START DATASET RECORDS
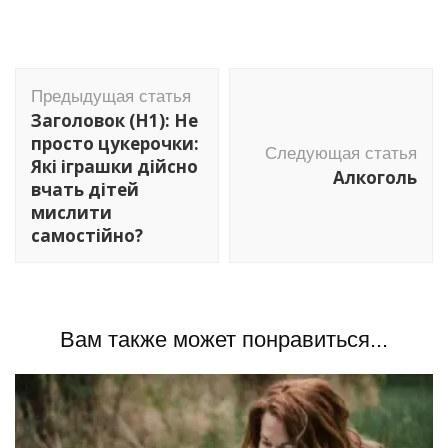
Навигация
Предыдущая статья
по
Заголовок (H1): Не
записям
просто цукерочки:
Следующая статья
Які іграшки дійсно
Алкоголь
вчать дітей
мислити
самостійно?
Вам также может понравиться...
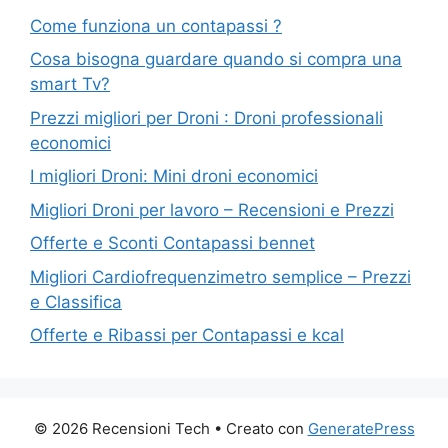
Come funziona un contapassi ?
Cosa bisogna guardare quando si compra una
smart Tv?
Prezzi migliori per Droni : Droni professionali
economici
I migliori Droni: Mini droni economici
Migliori Droni per lavoro – Recensioni e Prezzi
Offerte e Sconti Contapassi bennet
Migliori Cardiofrequenzimetro semplice – Prezzi
e Classifica
Offerte e Ribassi per Contapassi e kcal
© 2026 Recensioni Tech
• Creato con
GeneratePress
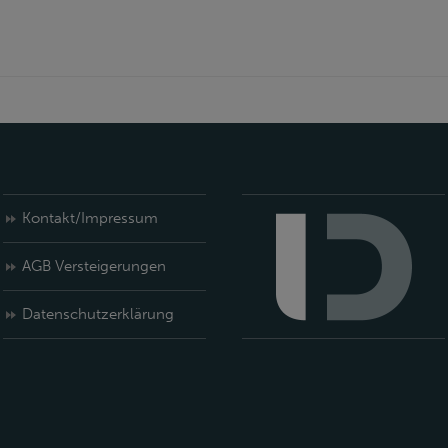
Kontakt/Impressum
AGB Versteigerungen
Datenschutzerklärung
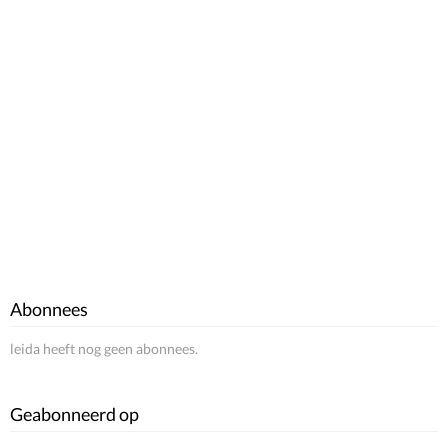
Abonnees
leida heeft nog geen abonnees.
Geabonneerd op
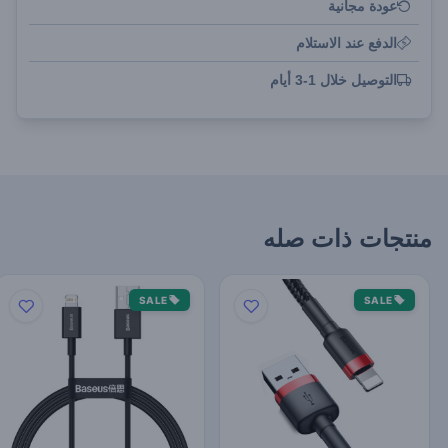
عودة مجانية
الدفع عند الاستلام
التوصيل خلال 1-3 أيام
منتجات ذات صله
SALE
SALE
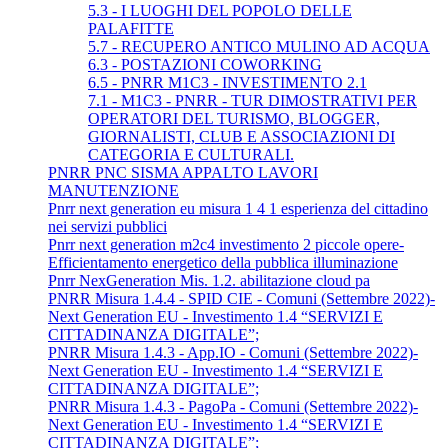
5.3 - I LUOGHI DEL POPOLO DELLE
PALAFITTE
5.7 - RECUPERO ANTICO MULINO AD ACQUA
6.3 - POSTAZIONI COWORKING
6.5 - PNRR M1C3 - INVESTIMENTO 2.1
7.1 - M1C3 - PNRR - TUR DIMOSTRATIVI PER
OPERATORI DEL TURISMO, BLOGGER,
GIORNALISTI, CLUB E ASSOCIAZIONI DI
CATEGORIA E CULTURALI.
PNRR PNC SISMA APPALTO LAVORI
MANUTENZIONE
Pnrr next generation eu misura 1 4 1 esperienza del cittadino
nei servizi pubblici
Pnrr next generation m2c4 investimento 2 piccole opere-
Efficientamento energetico della pubblica illuminazione
Pnrr NexGeneration Mis. 1.2. abilitazione cloud pa
PNRR Misura 1.4.4 - SPID CIE - Comuni (Settembre 2022)-
Next Generation EU - Investimento 1.4 “SERVIZI E
CITTADINANZA DIGITALE”;
PNRR Misura 1.4.3 - App.IO - Comuni (Settembre 2022)-
Next Generation EU - Investimento 1.4 “SERVIZI E
CITTADINANZA DIGITALE”;
PNRR Misura 1.4.3 - PagoPa - Comuni (Settembre 2022)-
Next Generation EU - Investimento 1.4 “SERVIZI E
CITTADINANZA DIGITALE”;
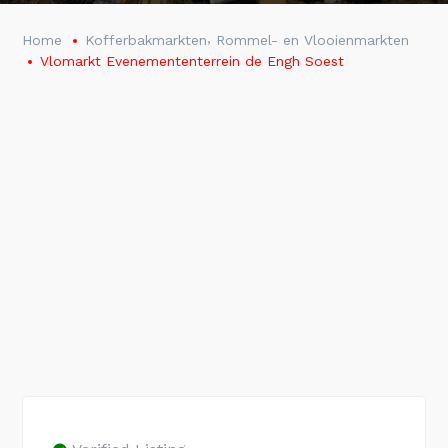
,
Home
Kofferbakmarkten
Rommel- en Vlooienmarkten
Vlomarkt Evenemententerrein de Engh Soest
END DATASET RECORDS
Omit the pictures, then set down all the remaining data exactly as given.

Навигация
Предыдущая статья
по
Заголовок (H1): Не
записям
просто цукерочки:
Следующая статья
Які іграшки дійсно
Алкоголь
вчать дітей
мислити
самостійно?
Вам также может понравиться...
Come funziona un contapassi ?
Cosa bisogna guardare quando si compra una
smart Tv?
Prezzi migliori per Droni : Droni professionali
economici
I migliori Droni: Mini droni economici
Migliori Droni per lavoro – Recensioni e Prezzi
Offerte e Sconti Contapassi bennet
Migliori Cardiofrequenzimetro semplice – Prezzi
e Classifica
Offerte e Ribassi per Contapassi e kcal
© 2026 Recensioni Tech
• Creato con
GeneratePress
Kontakt/Impressum
AGB Versteigerungen
Datenschutzerklärung
Abonnees
leida heeft nog geen abonnees.
Geabonneerd op
عودة مجانية
الدفع عند الاستلام
التوصيل خلال 1-3 أيام
منتجات ذات صله
SALE
SALE
5.3 - I LUOGHI DEL POPOLO DELLE
PALAFITTE
5.7 - RECUPERO ANTICO MULINO AD ACQUA
6.3 - POSTAZIONI COWORKING
6.5 - PNRR M1C3 - INVESTIMENTO 2.1
7.1 - M1C3 - PNRR - TUR DIMOSTRATIVI PER
OPERATORI DEL TURISMO, BLOGGER,
GIORNALISTI, CLUB E ASSOCIAZIONI DI
CATEGORIA E CULTURALI.
PNRR PNC SISMA APPALTO LAVORI
MANUTENZIONE
Pnrr next generation eu misura 1 4 1 esperienza del cittadino
nei servizi pubblici
Pnrr next generation m2c4 investimento 2 piccole opere-
Efficientamento energetico della pubblica illuminazione
Pnrr NexGeneration Mis. 1.2. abilitazione cloud pa
PNRR Misura 1.4.4 - SPID CIE - Comuni (Settembre 2022)-
Next Generation EU - Investimento 1.4 “SERVIZI E
CITTADINANZA DIGITALE”;
PNRR Misura 1.4.3 - App.IO - Comuni (Settembre 2022)-
Next Generation EU - Investimento 1.4 “SERVIZI E
CITTADINANZA DIGITALE”;
PNRR Misura 1.4.3 - PagoPa - Comuni (Settembre 2022)-
Next Generation EU - Investimento 1.4 “SERVIZI E
CITTADINANZA DIGITALE”;
,
Home
Kofferbakmarkten
Rommel- en Vlooienmarkten
Vlomarkt Evenemententerrein de Engh Soest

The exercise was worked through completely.